Um texto masculino escrito e somado ao texto de outras mulheres que lutam na campanha dos 16 Dias de Ativismo e pelo Fim da Violência de Gênero. Como o Henfil, sinto-me um tanto envergonhado
Já faz algumas décadas, nos idos 1970, um inovador programa matinal surgia ao comando da entãsexóloga Marta Suplicy – TV Mulher – com uma aquarela de variedades e informações. O único quadro do programa, totalmente em preto e branco – TV Homem – era comandado pelo Henfil. Talvez esse irmão do sociólogo Betinho já se sentisse encabulado em sempre perceber uma sociedade injusta e patriarcal ou talvez quisesse demonstrar que ali as questões da masculinidade colocando, como se diz no jargão do jornalismo impresso, o preto no branco.

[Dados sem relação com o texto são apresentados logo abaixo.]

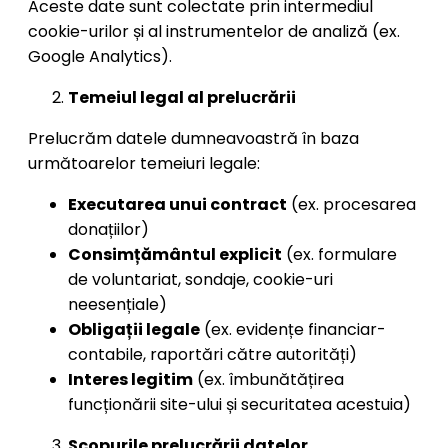
Aceste date sunt colectate prin intermediul
cookie-urilor și al instrumentelor de analiză (ex.
Google Analytics).
Temeiul legal al prelucrării
Prelucrăm datele dumneavoastră în baza
următoarelor temeiuri legale:
Executarea unui contract
(ex. procesarea
donațiilor)
Consimțământul explicit
(ex. formulare
de voluntariat, sondaje, cookie-uri
neesențiale)
Obligații legale
(ex. evidențe financiar-
contabile, raportări către autorități)
Interes legitim
(ex. îmbunătățirea
funcționării site-ului și securitatea acestuia)
Scopurile prelucrării datelor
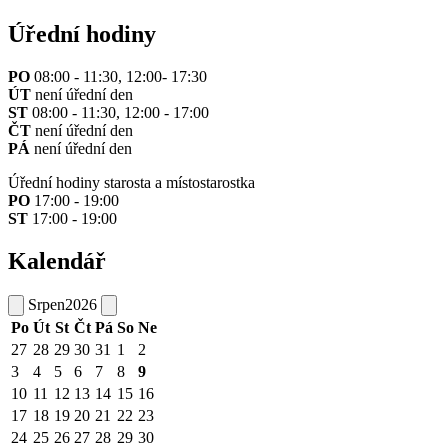
Úřední hodiny
PO
08:00 - 11:30, 12:00- 17:30
ÚT
není úřední den
ST
08:00 - 11:30, 12:00 - 17:00
ČT
není úřední den
PÁ
není úřední den
Úřední hodiny starosta a místostarostka
PO
17:00 - 19:00
ST
17:00 - 19:00
Kalendář
Srpen
2026
Po
Út
St
Čt
Pá
So
Ne
27
28
29
30
31
1
2
3
4
5
6
7
8
9
10
11
12
13
14
15
16
17
18
19
20
21
22
23
24
25
26
27
28
29
30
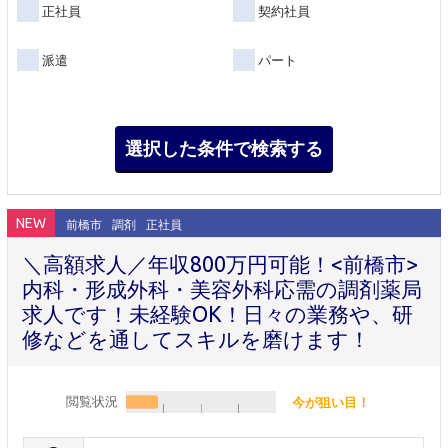
正社員
契約社員
派遣
パート
NEW
前橋市
調剤
正社員
＼高額求人／年収800万円可能！<前橋市>
内科・形成外科・美容外科応需の調剤薬局
求人です！未経験OK！日々の業務や、研
修などを通してスキルを磨けます！
閲覧状況
今が狙い目！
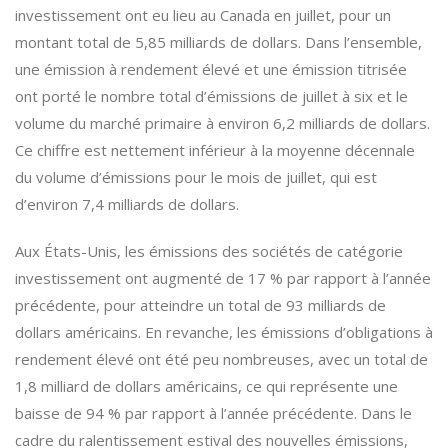
investissement ont eu lieu au Canada en juillet, pour un
montant total de 5,85 milliards de dollars. Dans l’ensemble,
une émission à rendement élevé et une émission titrisée
ont porté le nombre total d’émissions de juillet à six et le
volume du marché primaire à environ 6,2 milliards de dollars.
Ce chiffre est nettement inférieur à la moyenne décennale
du volume d’émissions pour le mois de juillet, qui est
d’environ 7,4 milliards de dollars.
Aux États-Unis, les émissions des sociétés de catégorie
investissement ont augmenté de 17 % par rapport à l’année
précédente, pour atteindre un total de 93 milliards de
dollars américains. En revanche, les émissions d’obligations à
rendement élevé ont été peu nombreuses, avec un total de
1,8 milliard de dollars américains, ce qui représente une
baisse de 94 % par rapport à l’année précédente. Dans le
cadre du ralentissement estival des nouvelles émissions,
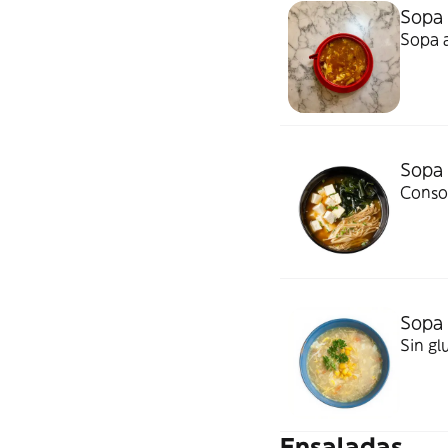
Sopa 
Sopa a
Sopa 
Conso
Sopa 
Sin gl
Ensaladas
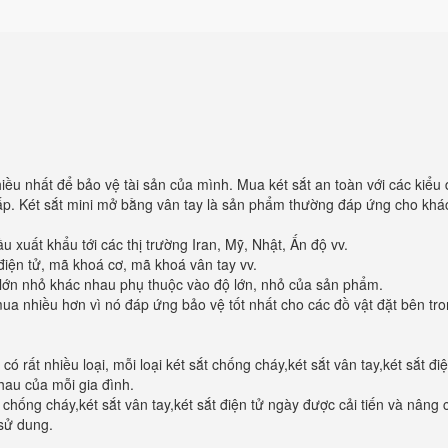
u nhất để bảo vệ tài sản của mình. Mua két sắt an toàn với các kiểu
ấp. Két sắt mini mở bằng vân tay là sản phẩm thường đáp ứng cho khá
xuất khẩu tới các thị trường Iran, Mỹ, Nhật, Ấn độ vv.
iện tử, mã khoá cơ, mã khoá vân tay vv.
lớn nhỏ khác nhau phụ thuộc vào độ lớn, nhỏ của sản phẩm.
mua nhiều hơn vì nó đáp ứng bảo vệ tốt nhất cho các đồ vật đặt bên tr
có rất nhiều loại, mỗi loại két sắt chống cháy,két sắt vân tay,két sắt đi
au của mỗi gia đình.
t chống cháy,két sắt vân tay,két sắt điện tử ngày được cải tiến và nâng
sử dung.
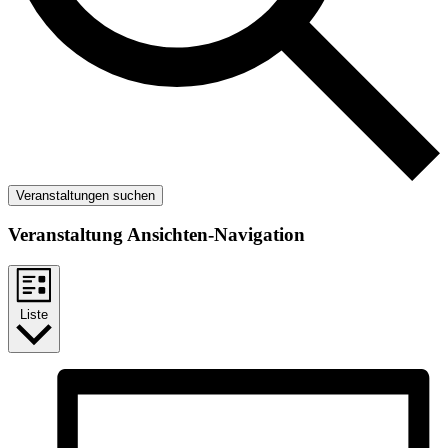
Veranstaltungen suchen
Veranstaltung Ansichten-Navigation
Liste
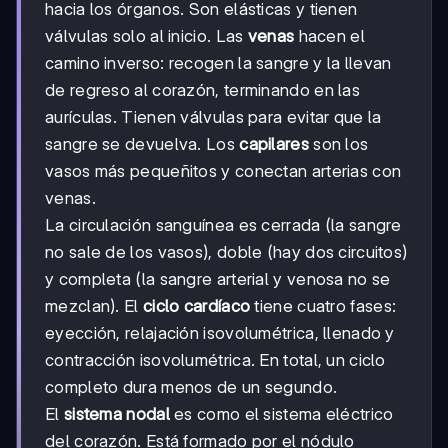
hacia los órganos. Son elásticas y tienen
válvulas solo al inicio. Las
venas
hacen el
camino inverso: recogen la sangre y la llevan
de regreso al corazón, terminando en las
aurículas. Tienen válvulas para evitar que la
sangre se devuelva. Los
capilares
son los
vasos más pequeñitos y conectan arterias con
venas.
La circulación sanguínea es cerrada (la sangre
no sale de los vasos), doble (hay dos circuitos)
y completa (la sangre arterial y venosa no se
mezclan). El
ciclo cardíaco
tiene cuatro fases:
eyección, relajación isovolumétrica, llenado y
contracción isovolumétrica. En total, un ciclo
completo dura menos de un segundo.
El
sistema nodal
es como el sistema eléctrico
del corazón. Está formado por el nódulo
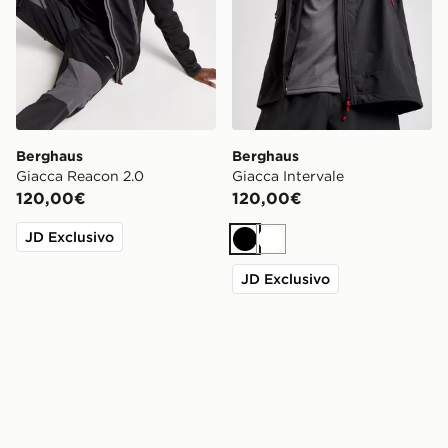
Berghaus
Berghaus
Giacca Reacon 2.0
Giacca Intervale
120,00€
120,00€
JD Exclusivo
Nero
Bianco
JD Exclusivo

Digo isso, pois me sinto exatamente assim: um texto masculino escrito e somado ao texto de outras mulheres que lutam na campanha dos 16 Dias de Ativismo e pelo Fim da Violência de Gênero. Como o Henfil, sinto-me um tanto envergonhado e, como ele, anseio em tentar tirar a condição masculina de seus octógonos violentos e prediletos e colocá-la em seu devido contexto.
Entre 2007 e 2009, já após a Lei Maria da Penha, instituímos um projeto pelo programa Universidades sem Fronteiras, denominado Entre João e Maria, conversando com a Lei Maria da Penha. Nós entendíamos ali que não bastava esclarecer apenas às Marias sobre seus direitos e os deveres do Estado em relação à Lei, mas também aos Joãos, fazendo-os multiplicadores entre outros tantos Joãos. Basicamente, atuamos em Guarapuava e outros municípios, como Laranjeiras do Sul, Pitanga, Turvo, Prudentópolis e Pinhão. O primeiro eixo do trabalho foi o diagnóstico da violência. O segundo eixo foi o de divulgação da Lei Maria da Penha e para isso produzimos e distribuímos cerca de 30 mil folhetos e cartilhas simplificadas para o entendimento da população. Fizemos um trabalho de “formiguinha” que foi de bairro em bairro, quase de casa em casa. Demos mais de cem oficinas e palestras e capacitamos associações de bairros, policiais, o conselho municipal da mulher e a própria câmara de vereadores de Guarapuava.
O terceiro eixo surgiu com a cobrança e com o controle social das políticas públicas no enfrentamento da violência doméstica e familiar desses municípios. Em Guarapuava isso contribuiu para a aprovação na Câmara e na prefeitura municipal de emendas ao Plano Pluri-Anual do município, na época, e posteriormente com a criação da Secretaria Municipal de Políticas Públicas para as Mulheres. Essas ações, compartilhadas com outros agentes sociais e faculdades locais, contribuíram sobremaneira no esclarecimento da população e os níveis de denúncias à delegacia de Guarapuava aumentaram significativamente. Isso parece demonstrar, por um lado, que os diversos projetos e campanhas surtiram o efeito desejado. Por outro lado, demonstra também que a violência de gênero e a violência como um todo também cresceu a nível epidêmico como publicou recentemente o Mapa da Violência 2013: homicídios e juventude no Brasil de Julio Waiselfisz. Os dados revelados ali são alarmantes.
Por exemplo, quase 92% dos homicídios no país vitimizam homens e apenas 8% as mulheres. Alguém apressadamente poderia reclamar que as mulheres têm uma proporção bem menos significativa de vítimas de homicídios e, portanto, não deveriam reclamar. Entretanto, não é bem assim: as taxas de homicídios cresceram 11% no país enquanto na maior parte dos países essas taxas decresceram ou se estabilizaram. No caso das vítimas masculinas, seus algozes são quase a totalidade de outros homens. O mesmo se nota em relação às mulheres, ou seja, seus algozes são quase sempre os homens. Em outras palavras, homens e mulheres são todas as vítimas da violência e da violência de gênero. Mas a violência é notoriamente praticada por homens, quase nunca por mulheres. Daí que os 8% são também alarmantes e mostram uma violência cada vez mais tipificada como feminicídio. Eis o mundo revelado em preto e branco.
Eis o homem revelado na sua própria violência, física ou simbólica. Revelado não apenas na cena doméstica das periferias, mas também no próprio Estado, notado na desigualdade das instituições sempre apoiadas em renovados valores machistas ou num patriarcado antigo e obtuso que ainda assediam e culpabilizam as mulheres e que ainda dominam a administração pública, a política, as religiões, as confrarias, as universidades ou os octógonos prediletos. Henfil, eu encabulo contigo e não abro.